(EXERCISE DETAILS) Work out how many lines below contain "WYBIERZ". Provide only the figure.

[Page-level text extractions]
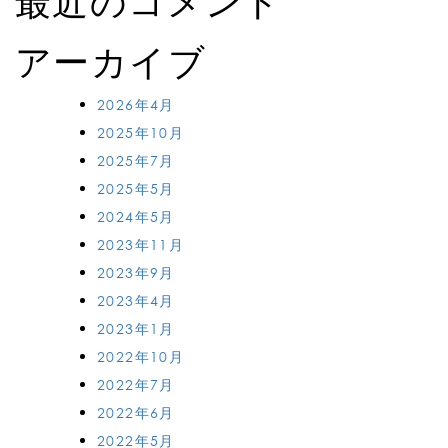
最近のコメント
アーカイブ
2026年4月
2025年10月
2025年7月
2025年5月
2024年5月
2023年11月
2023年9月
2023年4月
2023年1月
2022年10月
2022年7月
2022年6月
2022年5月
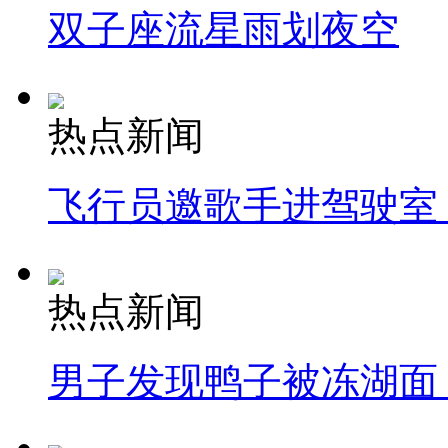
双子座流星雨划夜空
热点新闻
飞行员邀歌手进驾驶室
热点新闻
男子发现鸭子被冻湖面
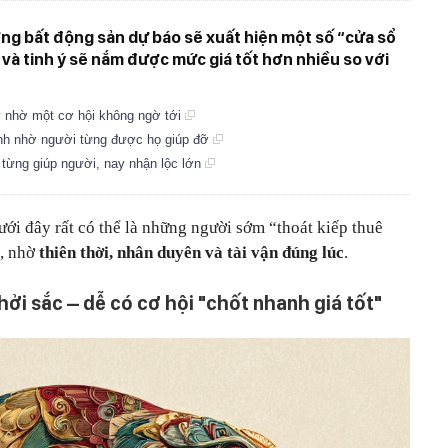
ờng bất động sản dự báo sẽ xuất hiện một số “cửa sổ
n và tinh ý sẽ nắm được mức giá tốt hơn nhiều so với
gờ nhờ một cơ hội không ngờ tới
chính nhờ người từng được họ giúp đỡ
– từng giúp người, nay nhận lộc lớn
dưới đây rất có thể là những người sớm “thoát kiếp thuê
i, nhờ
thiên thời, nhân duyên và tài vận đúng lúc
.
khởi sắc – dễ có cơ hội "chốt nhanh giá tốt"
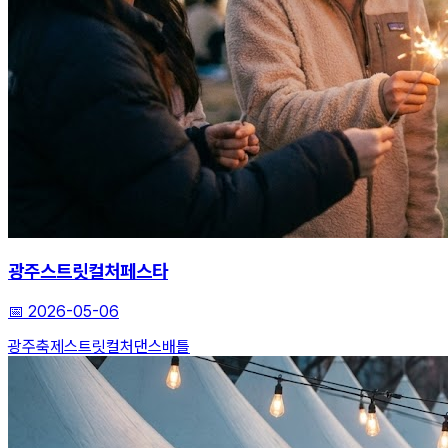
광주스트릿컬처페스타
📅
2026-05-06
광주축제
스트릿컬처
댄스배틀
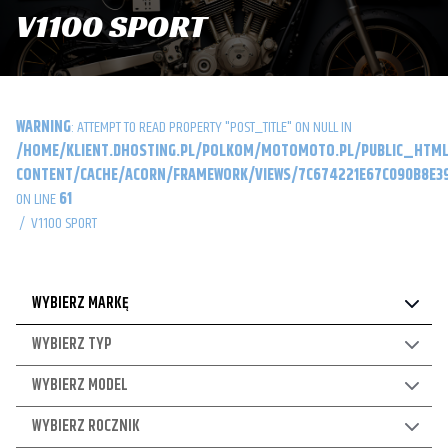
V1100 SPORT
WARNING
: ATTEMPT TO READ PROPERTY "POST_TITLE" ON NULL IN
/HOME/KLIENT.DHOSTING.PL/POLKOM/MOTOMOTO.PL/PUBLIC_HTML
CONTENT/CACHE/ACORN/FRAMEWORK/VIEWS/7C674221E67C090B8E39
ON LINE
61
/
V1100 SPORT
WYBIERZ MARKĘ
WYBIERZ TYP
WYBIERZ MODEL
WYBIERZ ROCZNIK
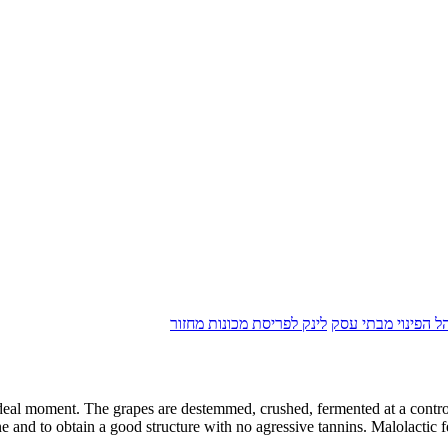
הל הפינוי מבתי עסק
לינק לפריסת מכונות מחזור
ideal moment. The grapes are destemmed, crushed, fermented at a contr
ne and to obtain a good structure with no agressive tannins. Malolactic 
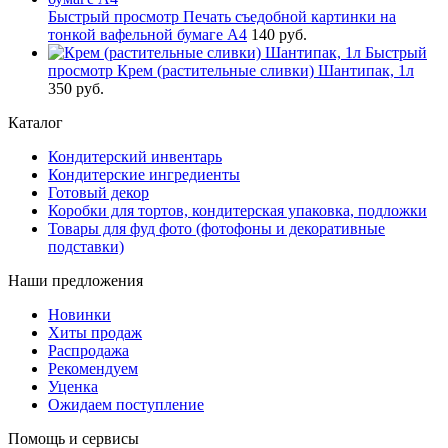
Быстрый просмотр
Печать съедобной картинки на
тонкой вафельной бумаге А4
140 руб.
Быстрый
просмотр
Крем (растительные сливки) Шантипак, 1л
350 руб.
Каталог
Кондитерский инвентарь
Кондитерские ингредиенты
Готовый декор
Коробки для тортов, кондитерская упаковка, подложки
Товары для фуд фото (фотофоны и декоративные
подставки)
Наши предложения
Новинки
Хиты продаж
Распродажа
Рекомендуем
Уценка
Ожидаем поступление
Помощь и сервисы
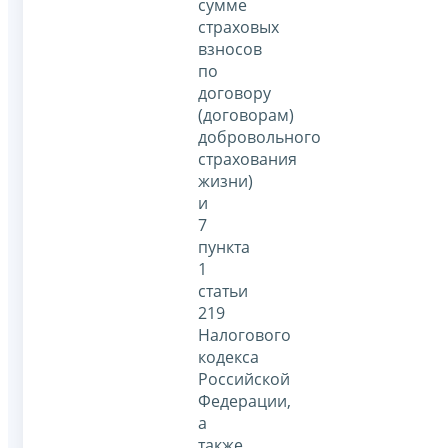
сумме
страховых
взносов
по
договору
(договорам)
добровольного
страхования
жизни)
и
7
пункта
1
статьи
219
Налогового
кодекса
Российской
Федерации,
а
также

==

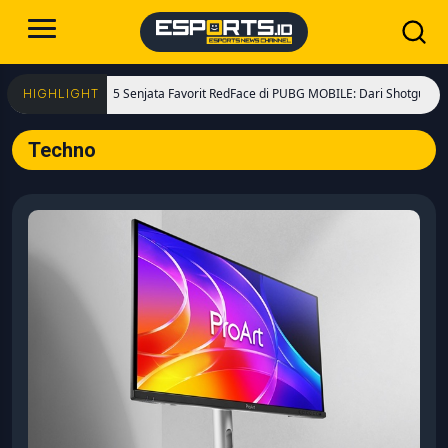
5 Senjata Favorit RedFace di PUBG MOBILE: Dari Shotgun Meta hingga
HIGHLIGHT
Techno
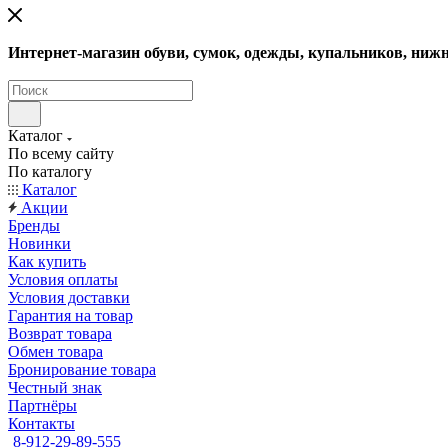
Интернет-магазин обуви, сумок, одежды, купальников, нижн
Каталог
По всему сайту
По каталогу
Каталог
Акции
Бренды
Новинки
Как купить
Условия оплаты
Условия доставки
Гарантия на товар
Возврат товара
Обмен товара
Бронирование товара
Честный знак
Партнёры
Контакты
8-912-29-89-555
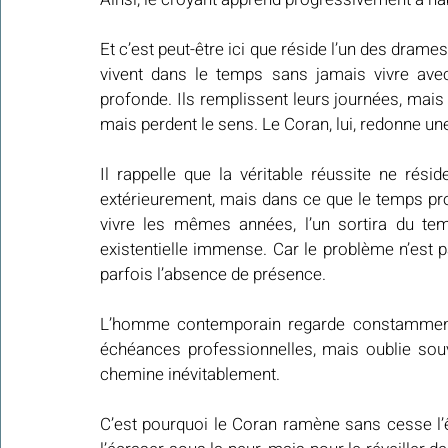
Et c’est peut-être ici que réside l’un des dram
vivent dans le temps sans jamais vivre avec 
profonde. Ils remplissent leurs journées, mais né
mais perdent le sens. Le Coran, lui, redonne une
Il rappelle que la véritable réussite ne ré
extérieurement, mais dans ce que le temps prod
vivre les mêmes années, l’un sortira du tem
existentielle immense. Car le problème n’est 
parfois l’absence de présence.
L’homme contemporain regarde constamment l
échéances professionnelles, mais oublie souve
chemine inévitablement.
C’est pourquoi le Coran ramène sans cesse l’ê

(RESPONSE TO THE EXERCISE) 4